Coenzyme Q10: Supplement Sunday | Women's Health

Coenzyme Q10: Supplement Sunday | Women's Health

Leave a cut apple outside and half an hour later, you’ll see the pieces have turned brown. This is a simple process of oxidation that happens in nature. A similar process takes place inside our bodies too where the food we eat is oxidized to produce energy. As part of this redox reaction, free radicals (unstable molecules) are produced which can cause oxidative stress to our cells. 

Enter the superhero that helps our body fight these free radicals: antioxidants. One of the most common antioxidants found in our bodies is Coenzyme Q10 (CoQ10). Most healthy people have enough CoQ10 in their bodies as it is produced naturally. However, the levels of this antioxidant can decrease with age or due to certain medical conditions. This is where supplements can come into play. But before we go there, let’s understand a bit more about the role CoQ10 plays in keeping us healthy. 

Why we need CoQ10?

CoQ10 is found in every cell of our body and plays a vital role in energy production, and DNA replication and repair. Since the compound is so ubiquitous, health experts believe that it can have a major role to play in many diseases. In fact, it has been seen that low levels of CoQ10 is synonymous with some pathologies like heart diseases and a loss of brain function. 

It is due to these reasons that Coenzyme Q10 has been the topic of research for a while now and health experts are finding new evidence everyday to show how important this molecule is for our bodies. CoQ10 has been shown to be beneficial in treating many different health conditions. There is growing evidence that suggests that CoQ10 supplements can lower blood pressure by a small amount. This can be of help to patients who suffer from high blood pressure, diabetes, and related issues. 

CoQ10 has also been used to treat heart failure and other cardiac diseases. The use of this antioxidant can possibly help to improve some of the symptoms with cardiac diseases and perhaps lessen future cardiac risks. Of course, the supplements have to be combined with regular medications for it to be totally beneficial, and research on this is still on. 

Researchers are also looking at CoQ10 to see if there is any link between the antioxidant’s functions and the onset of Alzheimer’s disease in humans. It is also being studied as a possible cure for migraine headaches, Parkinson’s disease, muscular dystrophy, HIV, and many other pathologies. 

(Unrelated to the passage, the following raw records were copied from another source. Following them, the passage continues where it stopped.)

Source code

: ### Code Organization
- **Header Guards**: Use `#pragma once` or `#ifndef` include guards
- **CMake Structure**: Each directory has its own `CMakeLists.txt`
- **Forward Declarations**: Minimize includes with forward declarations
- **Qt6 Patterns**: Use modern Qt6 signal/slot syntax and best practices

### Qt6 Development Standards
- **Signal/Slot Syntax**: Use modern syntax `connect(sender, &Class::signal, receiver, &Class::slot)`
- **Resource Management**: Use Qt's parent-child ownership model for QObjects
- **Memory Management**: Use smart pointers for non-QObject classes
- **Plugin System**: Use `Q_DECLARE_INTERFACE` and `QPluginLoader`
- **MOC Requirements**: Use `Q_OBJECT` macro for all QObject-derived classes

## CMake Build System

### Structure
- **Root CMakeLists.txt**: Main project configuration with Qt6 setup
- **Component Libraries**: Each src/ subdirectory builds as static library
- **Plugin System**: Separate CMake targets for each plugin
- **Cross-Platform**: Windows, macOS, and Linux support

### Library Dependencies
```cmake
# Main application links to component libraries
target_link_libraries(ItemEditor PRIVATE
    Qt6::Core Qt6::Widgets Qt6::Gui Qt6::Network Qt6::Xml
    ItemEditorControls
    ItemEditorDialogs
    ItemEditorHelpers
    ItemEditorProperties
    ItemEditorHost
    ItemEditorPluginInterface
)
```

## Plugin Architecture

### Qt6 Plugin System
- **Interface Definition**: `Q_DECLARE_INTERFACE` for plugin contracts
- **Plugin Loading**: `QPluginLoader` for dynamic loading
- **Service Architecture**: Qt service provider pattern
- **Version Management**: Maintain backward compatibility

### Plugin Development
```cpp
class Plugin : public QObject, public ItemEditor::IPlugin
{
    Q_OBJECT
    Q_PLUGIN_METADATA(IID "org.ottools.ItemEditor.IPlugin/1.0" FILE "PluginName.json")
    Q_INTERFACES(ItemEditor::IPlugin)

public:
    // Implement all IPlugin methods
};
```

Most of the hype around CoQ10 centers around its supposed capability to reduce age-related degeneration. A study conducted in 2015  investigated the possible effect of a Mediterranean diet in combination with CoQ10 supplementation on the metabolism levels in elderly adults. It was seen that this combination led to an increase in antioxidant biomarkers in the urine. And as we all know, antioxidants can protect the body against free radical damage. Diseases like Parkinson’s and Alzheimer’s are known to have a link with high oxidative stress levels in the body, and CoQ10 is seen as a probable cure for such age-related degenerative diseases. 

It is also good to note that another study conducted in 2015 among older adults sought to measure the effects of CoQ10 and selenium supplements for 48 months. The participants of this study reported improvements in vitality, physical performance, and the overall quality of life.

Should you take CoQ10 supplements?

Coenzyme Q10 can be availed through diet, but the level of antioxidant found in food varies strongly and can be affected by cooking. Some of the most common dietary sources of CoQ10 include:

  • Cold water fish, like tuna, salmon, mackerel, and sardines
  • Cold pressed vegetable oils
  • Meat
  • Eggs, nuts, and whole grains

The factors that lower CoQ10 levels in the body include:

  • Age
  • Use of steroid medicines called statins; these are generally used as cholesterol blockers
  • Mitochondrial anomalies
  • Genetic mutations that affect the production of CoQ10

There is also no established ideal or recommended daily dose of CoQ10. A typical dose is about 100 to 200 milligrams a day, but this can vary depending on individual need. Some studies have used doses of up to 2000 milligrams per day without many side effects. 

Side effects from taking CoQ10 supplements tend to be marginal. A normally healthy person may experience some nausea or diarrhoea, or heartburn if they take a slightly higher dose. However, those who are already on medication should consult their doctor before taking any supplements containing CoQ10.

This is because the antioxidant can interfere with the functioning of blood thinners, thyroid medication, chemotherapy and other medications. It is therefore advised to take CoQ10 supplements only under medical supervision if you suffer from a pre-existing condition. Since it is such a new compound and is still being researched, doctors do not generally advise pregnant or lactating mothers to use CoQ10 supplements!